The Goal of a Sepsis Alert
If a paramedic in the field suspects a patient of being in septic shock prior to hospital arrival, EMS personnel are taught to start the initial steps of Early Goal-Directed Therapy. This also allows EMS personnel to call a “Sepsis Alert.”
Although many hospitals in the country have in-house sepsis alerts, Mayfield thinks this may be first in the country that allows EMS personnel in the field to call the alert.
“In Early Goal-Directed Therapy, ED staff have things they have to do within a certain window of time, like antibiotics within the first hour of recognition,” says Mayfield. “EMS can start this Early Goal-Directed Therapy to treat septic shock, prior to getting to the emergency department, and the emergency department can carry it on from there.”
The alert is modeled after the successful stroke, trauma and cardiac alert programs. This warning gives emergency departments (EDs) the time to assemble the multidisciplinary staff required to aggressively treat a sepsis patient, improving the odds of providing necessary treatment within the recommended six-hour window.
Mayfield says the three hospitals his department works with share an emergency physician group, which unifies the treatment.
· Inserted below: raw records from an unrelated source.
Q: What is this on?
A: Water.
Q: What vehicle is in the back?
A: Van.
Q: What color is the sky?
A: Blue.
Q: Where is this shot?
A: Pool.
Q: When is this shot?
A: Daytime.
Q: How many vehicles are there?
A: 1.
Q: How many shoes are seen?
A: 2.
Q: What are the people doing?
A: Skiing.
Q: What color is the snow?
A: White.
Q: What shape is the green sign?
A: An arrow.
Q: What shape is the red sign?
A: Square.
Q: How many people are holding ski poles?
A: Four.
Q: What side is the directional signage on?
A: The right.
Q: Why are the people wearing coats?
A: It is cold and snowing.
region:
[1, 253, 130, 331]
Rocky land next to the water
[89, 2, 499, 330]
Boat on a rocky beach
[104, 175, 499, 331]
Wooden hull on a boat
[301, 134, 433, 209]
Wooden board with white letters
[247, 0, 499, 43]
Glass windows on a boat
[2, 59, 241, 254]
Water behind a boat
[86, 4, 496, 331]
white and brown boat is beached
The physicians in the program are an experienced and tight-knit doctor group. By the time the patient arrives, the ED is ready for them. “The doctor—and at least one nurse—is there,” says Mayfield. “They have a central line kit and an ultrasound already in the room.”
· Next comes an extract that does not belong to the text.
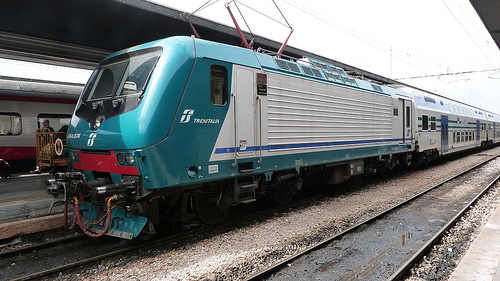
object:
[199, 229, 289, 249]
gravel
He adds that they also have a radiology and respiratory therapy response. “By the time the patient arrives, everybody who needs to be there is there,” he says.
Treatment usually begins with lots of fluids. “We also teach paramedics protective ventilation strategies to do less damage to the lungs, if necessary,” he says.
Most published literature supports the belief that the earlier you start treatment on a sepsis patient, the better the outcome, and Mayfield’s program is definitely having an impact. “I think that’s what we’re showing here,” he says. “We are starting before patients even hit the emergency department, and our outcomes are doing very well right now.”
Final numbers are still being collected, but preliminary data shows patients in septic shock with a Sepsis Alert called prior to the arrival at the emergency department have a significantly decreased mortality rate. Additionally, EMS patients with a Sepsis Alert called have shown a decreased length of hospital stay and a decrease in total health-care costs.
Even patients who were not called, but were later discovered in the ED to have sepsis, had a lower mortality because of the education now surrounding septic shock.
“Part of that is heightened awareness because we have been talking about it so much,” Mayfield says. “We’re looking at those patients that were called for septic shock, but also those that EMS should have called, and didn’t, to determine if those who had training didn’t recognize it.”
Although final numbers for the program aren’t expected for a few months, Mayfield and the EMS providers and ED doctors involved in the program already know they have a winner.